15.00 - Compressing Column Values Using Only Multi-Value Compression - Teradata Database

Teradata Database SQL Data Definition Language Detailed Topics

Product
Teradata Database
Release Number
15.00
Content Type
Programming Reference
Publication ID
B035-1184-015K
Language
English (United States)

Compressing Column Values Using Only Multi-Value Compression

The term compression is used to mean different things for Teradata systems. Multi-value and row compression are both lossless, meaning that the original data can be reconstructed exactly from their compressed forms, while algorithmic compression can be done using either a non‑loss method or a lossy method.

When describing compression of column values, multi-value compression refers to the storage of those values one time only in the table header, not in the row itself, and pointing to them by means of an array of presence bits in the row header. This method of value compression is called Dictionary Indexing, and it is a variation of Run‑Length Encoding (see Database Design for more information).

You can specify multi-value compression only for columns having one of the following data types.

  • All numeric types
  • DATE
  • CHARACTER and CHARACTER SET GRAPHIC
  • VARCHAR and CHARACTER SET VARGRAPHIC
  • BYTE
  • VARBYTE
  • A distinct UDT type based on any of the predefined data types in this list.
  • Because the list of compressed data values is memory‑resident any time the table is being accessed, the system can access compressed values in 2 ways, depending on the presence bits for the column.

  • Using a pointer reference to the value in the current row
  • Using a pointer reference to the value in the multi-value
  • There is a small cost for compressing a value when a row is stored for the first time, and a one‑time cost to convert an existing uncompressed column to a compressed column. But for queries, even those made against small tables, multi-value compression is a net win as long as the chosen compression reduces the size of the table (see Database Design for details).
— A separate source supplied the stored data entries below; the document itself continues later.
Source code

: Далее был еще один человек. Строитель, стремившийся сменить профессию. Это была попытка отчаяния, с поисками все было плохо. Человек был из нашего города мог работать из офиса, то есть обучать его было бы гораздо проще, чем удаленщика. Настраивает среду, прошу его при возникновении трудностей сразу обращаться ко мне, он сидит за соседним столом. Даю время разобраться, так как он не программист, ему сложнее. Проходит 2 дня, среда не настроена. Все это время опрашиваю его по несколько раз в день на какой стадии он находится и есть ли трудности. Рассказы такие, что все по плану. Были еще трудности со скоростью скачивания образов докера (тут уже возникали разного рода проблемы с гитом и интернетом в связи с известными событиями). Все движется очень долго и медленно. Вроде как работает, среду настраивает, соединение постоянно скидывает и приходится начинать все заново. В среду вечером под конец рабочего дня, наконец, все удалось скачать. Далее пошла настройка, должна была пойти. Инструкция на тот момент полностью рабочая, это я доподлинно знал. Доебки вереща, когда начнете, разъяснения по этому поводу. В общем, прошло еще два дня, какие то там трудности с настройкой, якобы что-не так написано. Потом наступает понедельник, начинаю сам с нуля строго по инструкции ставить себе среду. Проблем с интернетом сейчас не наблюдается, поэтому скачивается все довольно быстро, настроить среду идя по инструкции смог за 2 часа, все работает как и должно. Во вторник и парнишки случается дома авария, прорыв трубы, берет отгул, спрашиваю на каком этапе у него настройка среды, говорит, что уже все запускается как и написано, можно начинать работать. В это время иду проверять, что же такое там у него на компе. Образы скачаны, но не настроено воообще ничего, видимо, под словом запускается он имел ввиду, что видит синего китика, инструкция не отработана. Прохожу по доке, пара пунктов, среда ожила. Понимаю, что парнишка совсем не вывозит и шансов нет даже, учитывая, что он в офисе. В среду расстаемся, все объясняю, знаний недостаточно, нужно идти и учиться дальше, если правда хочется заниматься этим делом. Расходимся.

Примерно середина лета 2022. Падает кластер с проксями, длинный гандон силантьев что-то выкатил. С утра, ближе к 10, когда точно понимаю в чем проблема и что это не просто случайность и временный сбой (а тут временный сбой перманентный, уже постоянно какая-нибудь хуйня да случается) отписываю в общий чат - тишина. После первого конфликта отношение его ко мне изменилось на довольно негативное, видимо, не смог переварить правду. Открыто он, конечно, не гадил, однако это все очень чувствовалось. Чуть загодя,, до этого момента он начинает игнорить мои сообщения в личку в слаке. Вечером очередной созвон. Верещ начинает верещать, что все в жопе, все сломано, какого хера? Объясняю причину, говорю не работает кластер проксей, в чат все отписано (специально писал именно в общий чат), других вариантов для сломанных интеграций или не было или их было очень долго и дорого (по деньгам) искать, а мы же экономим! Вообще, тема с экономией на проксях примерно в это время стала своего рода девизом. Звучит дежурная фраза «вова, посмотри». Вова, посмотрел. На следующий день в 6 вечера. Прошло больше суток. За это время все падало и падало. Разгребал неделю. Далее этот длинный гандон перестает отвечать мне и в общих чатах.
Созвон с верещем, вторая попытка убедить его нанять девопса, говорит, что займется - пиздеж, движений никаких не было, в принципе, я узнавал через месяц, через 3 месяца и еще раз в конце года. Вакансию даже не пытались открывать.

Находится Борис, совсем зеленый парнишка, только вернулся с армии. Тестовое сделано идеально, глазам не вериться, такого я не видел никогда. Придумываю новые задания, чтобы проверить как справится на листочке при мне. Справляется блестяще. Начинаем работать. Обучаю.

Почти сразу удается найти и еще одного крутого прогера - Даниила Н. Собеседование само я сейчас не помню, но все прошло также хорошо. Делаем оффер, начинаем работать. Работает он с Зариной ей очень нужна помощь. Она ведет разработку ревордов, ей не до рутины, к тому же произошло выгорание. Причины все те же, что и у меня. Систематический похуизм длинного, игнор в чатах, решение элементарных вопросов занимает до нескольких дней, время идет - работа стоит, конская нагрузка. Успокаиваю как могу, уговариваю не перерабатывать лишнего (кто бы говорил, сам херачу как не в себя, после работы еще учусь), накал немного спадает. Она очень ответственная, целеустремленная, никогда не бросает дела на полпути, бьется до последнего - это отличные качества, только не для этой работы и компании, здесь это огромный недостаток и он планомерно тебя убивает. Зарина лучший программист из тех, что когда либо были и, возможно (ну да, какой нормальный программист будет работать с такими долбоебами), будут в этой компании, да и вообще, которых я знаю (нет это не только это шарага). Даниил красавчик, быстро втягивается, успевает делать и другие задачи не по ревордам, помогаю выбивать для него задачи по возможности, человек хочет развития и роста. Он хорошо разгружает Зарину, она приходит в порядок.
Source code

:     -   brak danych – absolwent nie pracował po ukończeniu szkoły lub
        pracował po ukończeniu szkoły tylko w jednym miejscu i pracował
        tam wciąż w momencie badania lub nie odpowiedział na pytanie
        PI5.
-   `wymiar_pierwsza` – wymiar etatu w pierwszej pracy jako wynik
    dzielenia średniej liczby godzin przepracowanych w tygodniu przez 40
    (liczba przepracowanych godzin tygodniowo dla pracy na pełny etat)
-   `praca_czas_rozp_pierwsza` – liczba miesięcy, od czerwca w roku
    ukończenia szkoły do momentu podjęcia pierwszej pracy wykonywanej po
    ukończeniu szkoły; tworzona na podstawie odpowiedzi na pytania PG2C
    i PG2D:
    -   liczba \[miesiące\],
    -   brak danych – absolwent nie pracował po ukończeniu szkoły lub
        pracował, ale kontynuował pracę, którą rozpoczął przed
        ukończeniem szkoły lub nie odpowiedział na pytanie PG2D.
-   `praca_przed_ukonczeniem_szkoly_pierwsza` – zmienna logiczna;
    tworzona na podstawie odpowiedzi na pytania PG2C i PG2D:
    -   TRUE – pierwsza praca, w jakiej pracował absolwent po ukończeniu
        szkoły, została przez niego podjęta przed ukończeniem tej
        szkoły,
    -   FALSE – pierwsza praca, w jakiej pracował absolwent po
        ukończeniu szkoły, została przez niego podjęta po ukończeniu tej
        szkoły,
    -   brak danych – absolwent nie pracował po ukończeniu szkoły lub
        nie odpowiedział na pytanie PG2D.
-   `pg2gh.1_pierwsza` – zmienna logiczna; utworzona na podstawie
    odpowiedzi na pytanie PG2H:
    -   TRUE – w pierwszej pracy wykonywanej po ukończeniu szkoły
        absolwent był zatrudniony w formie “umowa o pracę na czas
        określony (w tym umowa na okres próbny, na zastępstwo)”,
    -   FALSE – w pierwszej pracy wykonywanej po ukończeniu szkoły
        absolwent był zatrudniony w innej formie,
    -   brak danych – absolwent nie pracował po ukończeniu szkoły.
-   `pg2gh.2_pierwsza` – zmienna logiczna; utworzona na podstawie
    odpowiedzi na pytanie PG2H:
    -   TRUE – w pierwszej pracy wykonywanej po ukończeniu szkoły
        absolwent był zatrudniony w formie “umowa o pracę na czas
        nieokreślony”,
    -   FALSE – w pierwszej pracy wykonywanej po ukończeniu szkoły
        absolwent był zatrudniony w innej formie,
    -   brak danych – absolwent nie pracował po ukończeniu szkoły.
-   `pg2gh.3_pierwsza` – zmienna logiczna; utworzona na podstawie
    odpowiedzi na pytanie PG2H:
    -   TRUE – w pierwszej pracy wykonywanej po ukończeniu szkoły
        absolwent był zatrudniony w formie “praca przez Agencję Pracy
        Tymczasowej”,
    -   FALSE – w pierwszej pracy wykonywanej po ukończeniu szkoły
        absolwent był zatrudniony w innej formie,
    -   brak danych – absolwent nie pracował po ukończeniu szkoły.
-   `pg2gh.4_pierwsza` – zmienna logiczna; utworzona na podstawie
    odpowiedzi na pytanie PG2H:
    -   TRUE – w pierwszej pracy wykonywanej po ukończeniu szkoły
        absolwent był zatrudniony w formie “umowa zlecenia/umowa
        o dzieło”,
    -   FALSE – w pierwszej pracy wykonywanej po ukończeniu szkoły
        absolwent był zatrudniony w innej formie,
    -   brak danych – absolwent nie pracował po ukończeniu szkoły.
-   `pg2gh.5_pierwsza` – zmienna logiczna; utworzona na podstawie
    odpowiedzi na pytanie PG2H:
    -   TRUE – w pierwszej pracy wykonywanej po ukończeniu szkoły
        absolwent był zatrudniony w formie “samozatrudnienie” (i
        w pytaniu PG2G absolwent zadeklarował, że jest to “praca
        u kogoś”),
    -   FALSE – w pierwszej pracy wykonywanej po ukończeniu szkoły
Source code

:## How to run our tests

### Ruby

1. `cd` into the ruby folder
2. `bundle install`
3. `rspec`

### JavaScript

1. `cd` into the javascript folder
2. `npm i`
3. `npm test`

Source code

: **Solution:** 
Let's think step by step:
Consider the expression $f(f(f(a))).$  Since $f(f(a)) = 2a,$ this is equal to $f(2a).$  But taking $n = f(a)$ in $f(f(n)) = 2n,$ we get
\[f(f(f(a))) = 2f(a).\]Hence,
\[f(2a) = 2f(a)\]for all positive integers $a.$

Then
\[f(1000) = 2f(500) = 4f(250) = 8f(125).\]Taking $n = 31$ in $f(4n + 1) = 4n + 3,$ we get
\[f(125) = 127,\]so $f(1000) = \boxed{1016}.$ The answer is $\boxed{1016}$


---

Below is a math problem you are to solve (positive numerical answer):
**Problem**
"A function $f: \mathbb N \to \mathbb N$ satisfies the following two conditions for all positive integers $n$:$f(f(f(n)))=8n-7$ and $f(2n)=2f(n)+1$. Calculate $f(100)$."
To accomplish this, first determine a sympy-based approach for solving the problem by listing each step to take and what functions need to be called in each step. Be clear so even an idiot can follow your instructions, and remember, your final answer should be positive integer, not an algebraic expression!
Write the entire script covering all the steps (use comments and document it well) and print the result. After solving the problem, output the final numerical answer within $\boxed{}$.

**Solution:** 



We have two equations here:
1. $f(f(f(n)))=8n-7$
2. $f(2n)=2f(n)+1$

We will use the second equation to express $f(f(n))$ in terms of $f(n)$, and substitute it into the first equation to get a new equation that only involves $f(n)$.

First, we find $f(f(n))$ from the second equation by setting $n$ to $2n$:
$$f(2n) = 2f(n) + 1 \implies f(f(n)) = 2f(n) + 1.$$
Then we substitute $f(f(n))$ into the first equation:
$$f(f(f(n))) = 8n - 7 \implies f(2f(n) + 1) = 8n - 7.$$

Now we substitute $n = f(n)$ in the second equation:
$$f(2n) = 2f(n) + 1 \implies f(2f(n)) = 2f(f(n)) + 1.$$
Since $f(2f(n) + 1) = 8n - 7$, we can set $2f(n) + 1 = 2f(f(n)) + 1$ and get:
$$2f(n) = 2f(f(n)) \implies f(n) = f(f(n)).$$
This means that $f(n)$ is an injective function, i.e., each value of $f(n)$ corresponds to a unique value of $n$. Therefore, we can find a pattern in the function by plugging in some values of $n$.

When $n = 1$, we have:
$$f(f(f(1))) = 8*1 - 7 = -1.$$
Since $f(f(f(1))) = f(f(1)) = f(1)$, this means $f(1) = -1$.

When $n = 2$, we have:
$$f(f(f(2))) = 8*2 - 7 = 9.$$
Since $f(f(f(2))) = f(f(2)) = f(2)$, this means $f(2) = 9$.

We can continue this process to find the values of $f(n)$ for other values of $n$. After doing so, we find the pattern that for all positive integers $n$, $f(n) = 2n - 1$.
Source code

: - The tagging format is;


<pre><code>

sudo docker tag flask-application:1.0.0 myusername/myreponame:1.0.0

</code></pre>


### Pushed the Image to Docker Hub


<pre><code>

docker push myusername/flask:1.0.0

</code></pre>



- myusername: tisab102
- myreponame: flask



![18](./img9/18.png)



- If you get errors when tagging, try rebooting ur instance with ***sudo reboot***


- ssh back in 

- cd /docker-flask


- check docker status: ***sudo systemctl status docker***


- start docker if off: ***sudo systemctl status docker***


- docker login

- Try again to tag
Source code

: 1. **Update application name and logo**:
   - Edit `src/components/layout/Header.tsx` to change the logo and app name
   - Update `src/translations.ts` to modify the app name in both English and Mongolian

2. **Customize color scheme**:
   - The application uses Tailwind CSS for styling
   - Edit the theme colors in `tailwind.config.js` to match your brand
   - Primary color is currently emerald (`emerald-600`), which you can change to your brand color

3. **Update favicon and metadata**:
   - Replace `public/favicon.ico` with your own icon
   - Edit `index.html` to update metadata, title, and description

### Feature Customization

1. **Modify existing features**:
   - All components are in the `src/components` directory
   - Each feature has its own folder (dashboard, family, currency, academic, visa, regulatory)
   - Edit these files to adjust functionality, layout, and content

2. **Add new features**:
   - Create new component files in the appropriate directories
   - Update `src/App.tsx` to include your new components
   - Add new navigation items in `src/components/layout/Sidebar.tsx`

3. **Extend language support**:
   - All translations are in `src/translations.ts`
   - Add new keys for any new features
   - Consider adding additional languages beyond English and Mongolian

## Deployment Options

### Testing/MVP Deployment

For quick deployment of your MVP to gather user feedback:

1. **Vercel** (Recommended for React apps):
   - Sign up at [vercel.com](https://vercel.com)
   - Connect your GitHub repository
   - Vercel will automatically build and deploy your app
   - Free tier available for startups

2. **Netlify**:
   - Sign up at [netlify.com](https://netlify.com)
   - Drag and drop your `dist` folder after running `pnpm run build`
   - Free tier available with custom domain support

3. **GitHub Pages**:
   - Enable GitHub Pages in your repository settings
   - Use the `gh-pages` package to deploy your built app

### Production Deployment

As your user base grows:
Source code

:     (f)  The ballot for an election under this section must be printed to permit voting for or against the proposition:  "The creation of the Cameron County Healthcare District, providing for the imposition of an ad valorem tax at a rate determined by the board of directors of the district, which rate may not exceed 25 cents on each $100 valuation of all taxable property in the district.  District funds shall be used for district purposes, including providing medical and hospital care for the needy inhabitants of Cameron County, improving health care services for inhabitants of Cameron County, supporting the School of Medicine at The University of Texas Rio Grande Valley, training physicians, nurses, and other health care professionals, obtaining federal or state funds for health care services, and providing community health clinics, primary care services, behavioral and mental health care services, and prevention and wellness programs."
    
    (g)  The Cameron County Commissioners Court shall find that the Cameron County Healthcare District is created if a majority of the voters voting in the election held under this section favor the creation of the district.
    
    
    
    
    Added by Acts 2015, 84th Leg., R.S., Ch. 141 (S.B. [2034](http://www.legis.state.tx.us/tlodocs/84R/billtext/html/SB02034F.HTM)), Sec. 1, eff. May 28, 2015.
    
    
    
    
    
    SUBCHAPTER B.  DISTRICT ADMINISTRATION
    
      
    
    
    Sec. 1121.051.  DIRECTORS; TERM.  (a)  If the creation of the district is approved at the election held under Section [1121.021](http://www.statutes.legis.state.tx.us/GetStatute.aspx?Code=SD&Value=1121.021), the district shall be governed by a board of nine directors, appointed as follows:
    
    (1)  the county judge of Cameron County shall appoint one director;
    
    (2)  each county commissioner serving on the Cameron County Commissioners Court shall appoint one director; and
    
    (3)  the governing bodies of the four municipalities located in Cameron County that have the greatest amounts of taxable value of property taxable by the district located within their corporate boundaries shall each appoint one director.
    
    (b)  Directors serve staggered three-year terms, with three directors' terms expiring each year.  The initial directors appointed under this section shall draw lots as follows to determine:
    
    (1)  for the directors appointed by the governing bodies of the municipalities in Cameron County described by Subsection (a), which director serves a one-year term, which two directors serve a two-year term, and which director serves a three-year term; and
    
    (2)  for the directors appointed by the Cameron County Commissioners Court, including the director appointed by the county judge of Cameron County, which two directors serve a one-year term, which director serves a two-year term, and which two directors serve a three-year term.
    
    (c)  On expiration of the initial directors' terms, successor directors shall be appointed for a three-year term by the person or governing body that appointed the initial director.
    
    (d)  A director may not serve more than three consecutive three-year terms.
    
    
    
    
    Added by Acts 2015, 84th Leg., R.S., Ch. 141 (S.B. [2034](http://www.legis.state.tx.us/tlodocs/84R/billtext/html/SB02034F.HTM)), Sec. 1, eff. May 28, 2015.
    With respect to multi-value‑compressed spool files, if a column is copied to spool with no expressions applied against it, Teradata Database copies just the compressed data into the spool file, saving on both CPU and I/O costs. Once in spool, compression works exactly as it does in a base table. There is a compressed multi-value list in the table header of the spool that is memory‑resident while the system is operating on the spool.

    You can compress nulls and as many as 255 distinct values per column using standard default multi-value compression. You can compress the values for an unlimited number of columns per table. Although there is no defined limit on the number of columns that can be compressed per table, the actual number of columns with compression that can be achieved is a function of the amount of space available in the table header that is not consumed by other optional table characteristics. See Database Design for details.

     

    IF you use this type of multi-value compression …

    THEN …

    single‑valued

    the default is null if no value is specified explicitly.

    multi-valued

  • There is no default and you must specify all values explicitly.
  • There is no essential ordering for specifying values to be compressed for a given column.
  • You cannot specify the same value or NULL more than once in the compression multi-value for a given column.
  • Note that columnar multi-value compression, once defined for table columns, is retained as a property of spool files containing data from the table as well, so compression is not just a property of data stored on disk.

    Note: Using multi-value compression to compress a substantial number of values in a table can cause the following capacity issues.

  • Table header overflow.
  • Compressed multi-values are stored in the table header, and like other Teradata Database rows, table header rows have a maximum length of 64 KB. Null storage is indicated by presence bits in the row header and has no impact on the size of the table header. The maximum size of a table header is 1 MB. If table header overflow occurs, your CREATE TABLE request fails. Resubmit the request compressing fewer column values.

    For additional information about modifying multi-value compressed columns, see “Rules for Adding or Modifying Multi-Value Compression for a Column” on page 63.

    Several factors contribute to the length of table header rows, including partitioning and UDT columns, so it is not possible to provide rigid guidelines to avoid overflow. See Database Design for more information about table headers.

  • Dictionary cache overflow
  • When this happens, Teradata Database reports a 3930 error. Increase the size of your dictionary cache from its current value to the maximum size of 1 MB. The default value for the size of the dictionary cache is also 1 MB, so you would only need to increase its size if it had reduced for some reason.